Chinese fried rice

Chinese fried rice

This meal is fantastic for a couple of reasons. Firstly, it gives you the opportunity to raid through your fridge and get rid of any left over little bits of meat and veg that would otherwise be thrown away, and secondly, it goes from wok to plate in about 10 minutes flat.

Anything goes with fried rice – throw in prawns, ham, chorizo, chicken or char sui pork. Same goes for veg – so long as you keep it to very small chunks that cook quickly. To get an authentic takeaway taste, I would say the sesame oil and Chinese 5 spice powder are a must. I’ve tried it without both and it’s just not as nice. It’s also essential to use cooled rice so it doesn’t go gloopy. If you don’t have any pre-cooked stuff to hand, those packets of micro-rice (Uncle Bens, Sharwoods etc) you can buy from the supermarket work just fine.

Ingredients

400g cold pre-cooked white rice

150g cooked prawns

50g parma ham, shredded

1 large onion, finely diced

100g frozen peas

2 spring onions, chopped

2 eggs, scrambled

1 handful coriander, chopped

2 cloves garlic, minced

1tsp dried chilli flakes

1tbsp sesame oil

2tsps Chinese 5 spice powder

1tbsp olive oil

2tbsps soy sauce

Method

Get yourself a really big frying pan or wok and heat your olive oil. Now pay attention, this bit is going to fly by….Add in your onions, 5 spice, chilli flakes, prawns and parma ham. Stir like crazy for two minutes. Next add in your garlic and frozen peas, again stir it up.

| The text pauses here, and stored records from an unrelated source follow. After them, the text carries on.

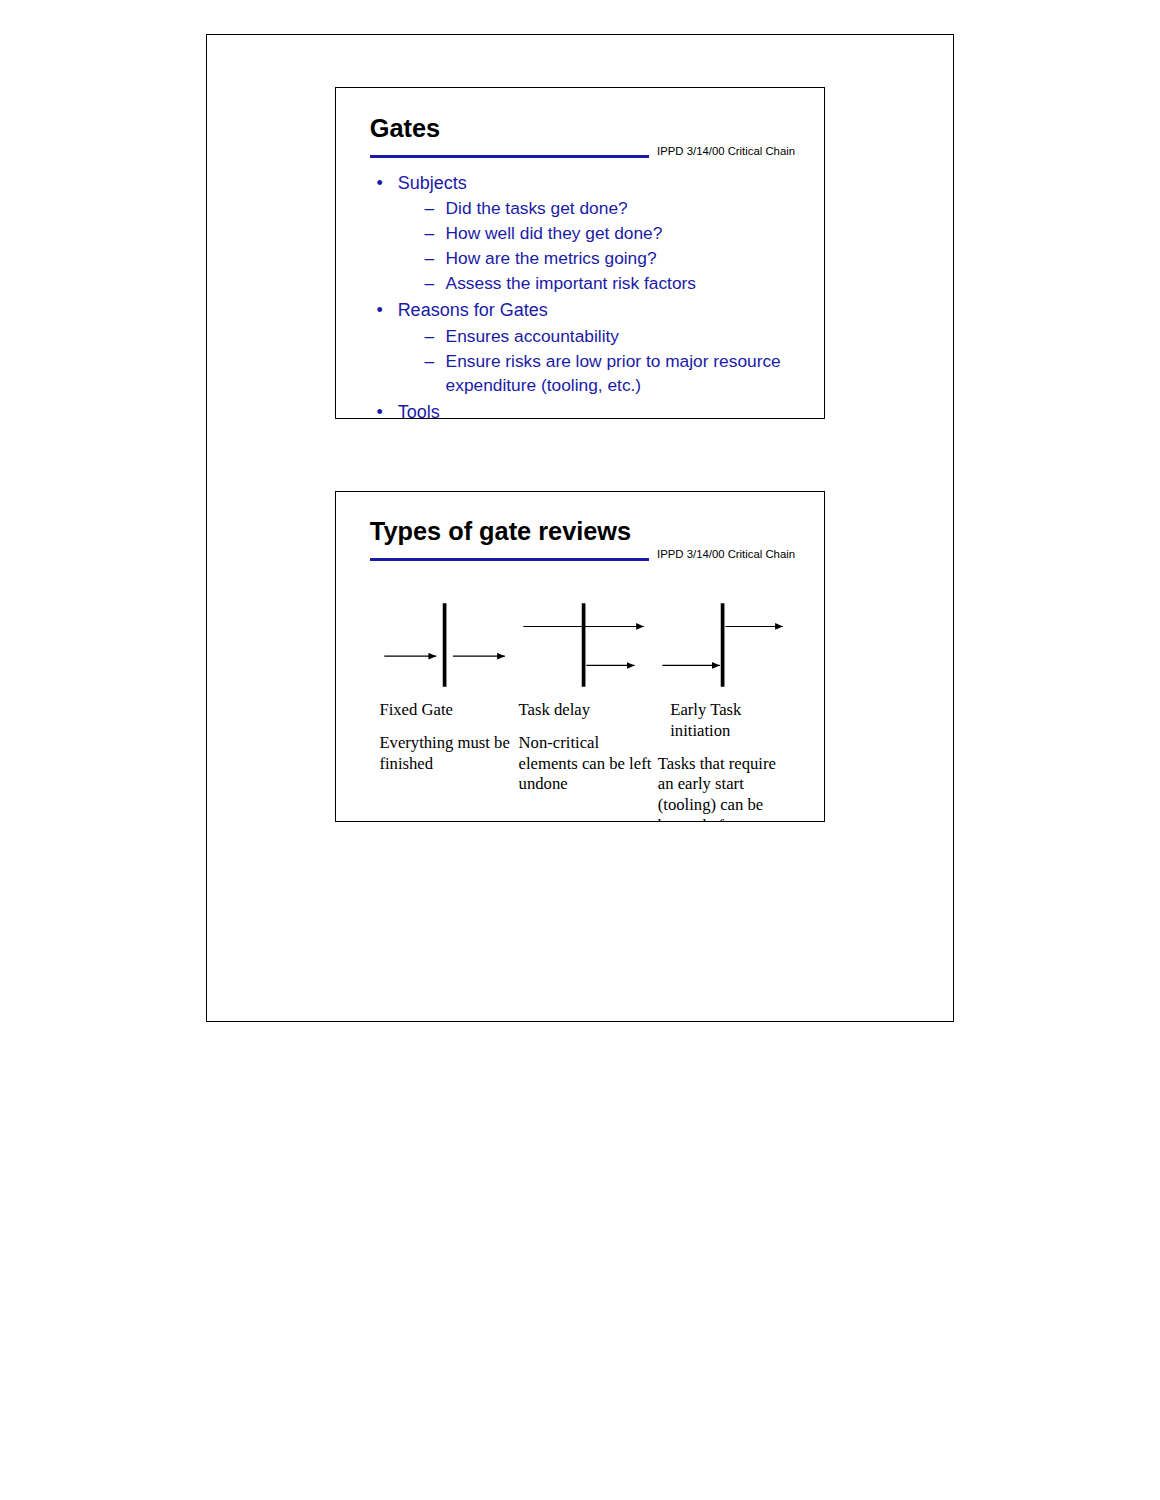Gates
IPPD 3/14/00 Critical Chain
Subjects
Did the tasks get done?
How well did they get done?
How are the metrics going?
Assess the important risk factors
Reasons for Gates
Ensures accountability
Ensure risks are low prior to major resource expenditure (tooling, etc.)
Tools
Prototypes
Business cases
Analysis
Types of gate reviews
IPPD 3/14/00 Critical Chain
Fixed Gate
Everything must be finished
Task delay
Non-critical elements can be left undone
Early Task
initiation
Tasks that require an early start (tooling) can be begun before gate finished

Add in your cold rice and mix it all together making sure nothing sticks. After another minute or so of stirring, you want to get the rice heated through, make a well in the centre of the rice with your spoon and crack in your two eggs. Use your mixing spoon to break up the yolks and keep giving it a gentle prod for a couple of minutes. You want your eggs to scramble which wont take long at all under the high heat. Once scrambled, mix them through your rice. To finish off your dish, add the sesame oil, soy sauce, spring onions and chopped coriander. Serve up with some extra coriander piled on top and an extra dash of soy sauce. See, told you it was easy peasy.